Dus het niveau is enorm hoog aan het worden. Het is echt niet vreemd om op uitvoeringen van middelbare scholen gewoon 5 goede drummers aan te treffen. Waar 20 jaar geleden het in jongerencentra al een uitzondering was.

Ook komen er na 2000 van conservatoria nu ook hier en daar muzikanten die je wel met een gerust hart direct het toneel op kan slepen. Dat is ongekend.

een paar kanttekeningen....
-De muziek wordt er niet automatisch beter mee.
-eenmaal aan het eind van dit traject is er te weinig werk. De hoeveelheid werk is namelijk niet groter geworden, het aanbod wel.
-en veel muzikanten vinden ergens halverwege dit traject dat ze klaar zijn en alles weten. Waarmee ze onmogelijk worden om mee te werken.

de bovenstaande film zou ik nu zeker met twee of drie bezettingen R2P kunnen maken. De helft van de 18 jarigen die speelt me helemaal gek op het vlak van instrumentbeheersing. En daar gaan we nog mooie dingen van horen. En op bruiloften voorspel ik nog veel livemuziek met meespelende familieleden.

----------


## Gast1401081

Heb daar toevallig laatst een heel gesprek over gehad. Met dezelfde conclusie : Opa, je mag met pensioen.!
De nieuwe generatie mept, plukt, swingt, zingt en drukt de oudere generatie eindelijk weg. Dit geldt overigens ook voor de koks, de autocoureurs, de websitebouwers, de electromonteurs, etc etc.

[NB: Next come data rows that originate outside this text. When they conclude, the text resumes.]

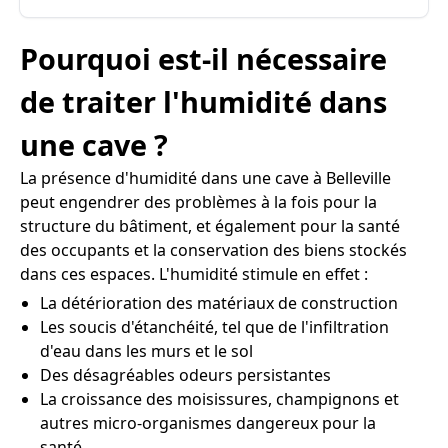
Pourquoi est-il nécessaire
de traiter l'humidité dans
une cave ?
La présence d'humidité dans une cave à Belleville
peut engendrer des problèmes à la fois pour la
structure du bâtiment, et également pour la santé
des occupants et la conservation des biens stockés
dans ces espaces. L'humidité stimule en effet :
La détérioration des matériaux de construction
Les soucis d'étanchéité, tel que de l'infiltration
d'eau dans les murs et le sol
Des désagréables odeurs persistantes
La croissance des moisissures, champignons et
autres micro-organismes dangereux pour la
santé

En daar ben ik blij om. De tijd dat de drummer van de lokale bruiloftband op basis van een nooit uitgebrachte elpee even iedereen het graf in prees ligt dus nu officieel achter ons.

----------


## imacolaf

Ik hoor het meisje zingen en het klinkt zeker gezien haar leeftijd heel erg goed. Maar als ik kijk zie ik volgens mij wel iemand waarbij de techniek niet zo best is. Hopelijk gaat dat niet opbreken.

----------


## stainz

Geef eerlijk toe dat het niveau van veel jonge kinderen vaak al redelijk hoog ligt, ondanks het feit dat ik de stem/techniek niet fantastisch vind en het geheel heel erg gemaakt maar als daar vraag naar is!

----------


## NesCio01

> Opa, je mag met pensioen.!



_Neem je gelijk je analoge meuk mee opa?
_
grtz

----------